== EXERCISE DESCRIPTION ==
Would you return, word for word, the lines of the data below from the line with "projektas bus scriptas." through the line with "kuomet programa bus įjungiama.", and no others?
____
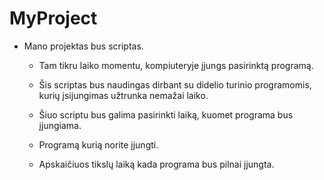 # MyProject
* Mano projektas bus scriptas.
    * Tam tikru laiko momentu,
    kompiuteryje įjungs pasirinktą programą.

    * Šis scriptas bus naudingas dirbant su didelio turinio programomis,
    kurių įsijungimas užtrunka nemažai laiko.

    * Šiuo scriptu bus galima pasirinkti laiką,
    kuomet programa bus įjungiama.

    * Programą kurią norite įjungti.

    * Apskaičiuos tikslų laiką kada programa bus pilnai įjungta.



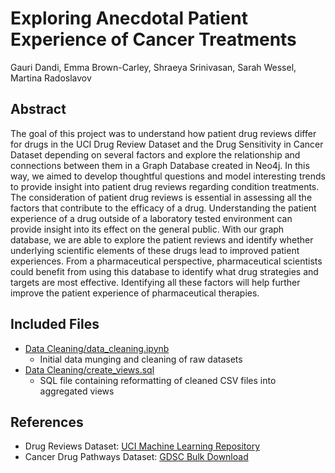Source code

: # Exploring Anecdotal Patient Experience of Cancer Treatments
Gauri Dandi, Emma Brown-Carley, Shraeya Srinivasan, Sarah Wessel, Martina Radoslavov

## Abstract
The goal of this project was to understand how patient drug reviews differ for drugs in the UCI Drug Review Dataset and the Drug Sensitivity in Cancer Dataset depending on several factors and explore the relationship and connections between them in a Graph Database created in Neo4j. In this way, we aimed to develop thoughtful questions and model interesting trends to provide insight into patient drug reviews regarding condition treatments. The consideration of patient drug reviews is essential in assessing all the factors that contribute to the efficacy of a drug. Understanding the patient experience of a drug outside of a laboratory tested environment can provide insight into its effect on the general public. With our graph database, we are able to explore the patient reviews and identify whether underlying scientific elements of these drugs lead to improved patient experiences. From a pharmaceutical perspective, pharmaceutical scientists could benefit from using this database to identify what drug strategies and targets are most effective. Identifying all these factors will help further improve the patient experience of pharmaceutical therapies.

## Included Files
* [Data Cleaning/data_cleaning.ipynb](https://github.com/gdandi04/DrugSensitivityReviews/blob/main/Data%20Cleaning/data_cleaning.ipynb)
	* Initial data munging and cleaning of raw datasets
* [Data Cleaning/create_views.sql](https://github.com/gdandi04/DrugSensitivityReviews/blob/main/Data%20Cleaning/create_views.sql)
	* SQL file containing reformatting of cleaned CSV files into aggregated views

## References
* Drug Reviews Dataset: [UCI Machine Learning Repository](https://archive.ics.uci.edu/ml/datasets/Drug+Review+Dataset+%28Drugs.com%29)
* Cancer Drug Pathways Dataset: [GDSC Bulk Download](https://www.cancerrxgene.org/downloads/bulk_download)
____
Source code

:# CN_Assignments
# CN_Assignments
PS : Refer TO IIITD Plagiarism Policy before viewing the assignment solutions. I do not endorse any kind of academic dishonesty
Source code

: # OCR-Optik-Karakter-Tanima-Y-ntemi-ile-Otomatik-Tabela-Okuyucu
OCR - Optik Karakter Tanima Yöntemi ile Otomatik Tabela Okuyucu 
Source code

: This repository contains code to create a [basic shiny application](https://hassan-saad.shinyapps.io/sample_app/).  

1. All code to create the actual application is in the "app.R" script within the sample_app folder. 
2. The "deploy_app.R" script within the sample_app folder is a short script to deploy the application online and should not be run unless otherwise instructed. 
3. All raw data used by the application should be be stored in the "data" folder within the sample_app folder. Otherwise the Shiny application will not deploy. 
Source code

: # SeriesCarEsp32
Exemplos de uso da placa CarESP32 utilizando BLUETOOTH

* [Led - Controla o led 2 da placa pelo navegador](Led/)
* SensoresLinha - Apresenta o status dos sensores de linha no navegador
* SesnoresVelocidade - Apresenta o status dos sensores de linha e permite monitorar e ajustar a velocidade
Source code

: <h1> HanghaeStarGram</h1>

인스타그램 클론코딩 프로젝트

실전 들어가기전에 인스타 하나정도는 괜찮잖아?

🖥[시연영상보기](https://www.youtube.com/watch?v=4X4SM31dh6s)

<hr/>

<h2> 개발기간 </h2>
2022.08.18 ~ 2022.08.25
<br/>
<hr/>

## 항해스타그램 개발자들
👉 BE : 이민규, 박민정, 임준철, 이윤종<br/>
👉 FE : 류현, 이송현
____
== TASK RESULT ==
* Mano projektas bus scriptas.
    * Tam tikru laiko momentu,
    kompiuteryje įjungs pasirinktą programą.

    * Šis scriptas bus naudingas dirbant su didelio turinio programomis,
    kurių įsijungimas užtrunka nemažai laiko.

    * Šiuo scriptu bus galima pasirinkti laiką,
    kuomet programa bus įjungiama.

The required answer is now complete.